Our results suggest that the \([{\bar{\textbf{3}}}_F, 1, 1, \rho ]\) doublet can be used to explain the \(\varLambda _b(5912)^0\), \(\varLambda _b(5920)^0\), \(\varXi _b(6087)^0\), and \(\varXi _b(6100)^-\) as a whole. Besides, the \([{\bar{\textbf{3}}}_F, 2, 1, \rho ]\) doublet can be used to further predict two more \(\varLambda _b\) baryons and two more \(\varXi _b\) baryons. We suggest the LHCb, CMS, and Belle-II collaborations to search for them in the \(\varLambda _b\pi \pi \) and \(\varXi _b^{(*)}\pi \) decay channels to see whether our approach can become one of the most effective ways to study the singly heavy baryon system. The above eight baryons all have the \(\rho \)-mode orbital excitation, whose existence is still controversial. Therefore, experimental searches of our predicted baryons can also verify the existence of the \(\rho \)-mode.

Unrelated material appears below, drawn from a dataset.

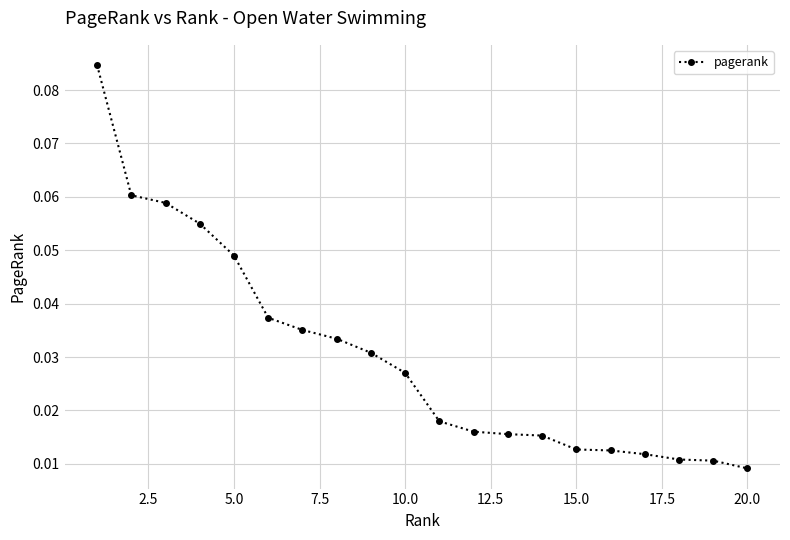

How many lines are shown in the chart?

1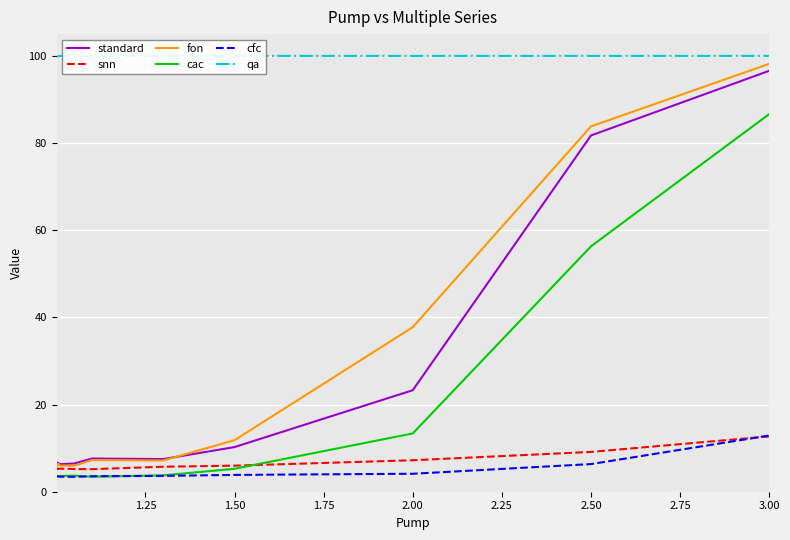

What are all the series names shown in the legend?

standard, snn, fon, cac, cfc, qa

To end this letter, we note that the assignments proposed in this study are just possible explanations, and there exist many other possibilities. Further experimental and theoretical studies are crucially demanded to fully understand the singly heavy baryon system, whose beautiful fine structure is closely related to its rich internal structure. Recalling that the development of quantum physics is closely related to our understanding on the fine structure of hydrogen spectra, one naturally guesses that the currently undergoing studies on the singly heavy baryon system would not only improve our understanding on its internal structure, but also enrich our knowledge of the quantum physics.

Data Availability Statement

This manuscript has no associated data or the data will not be deposited. [Authors’ comment: All data generated during this study are contained in this published article.]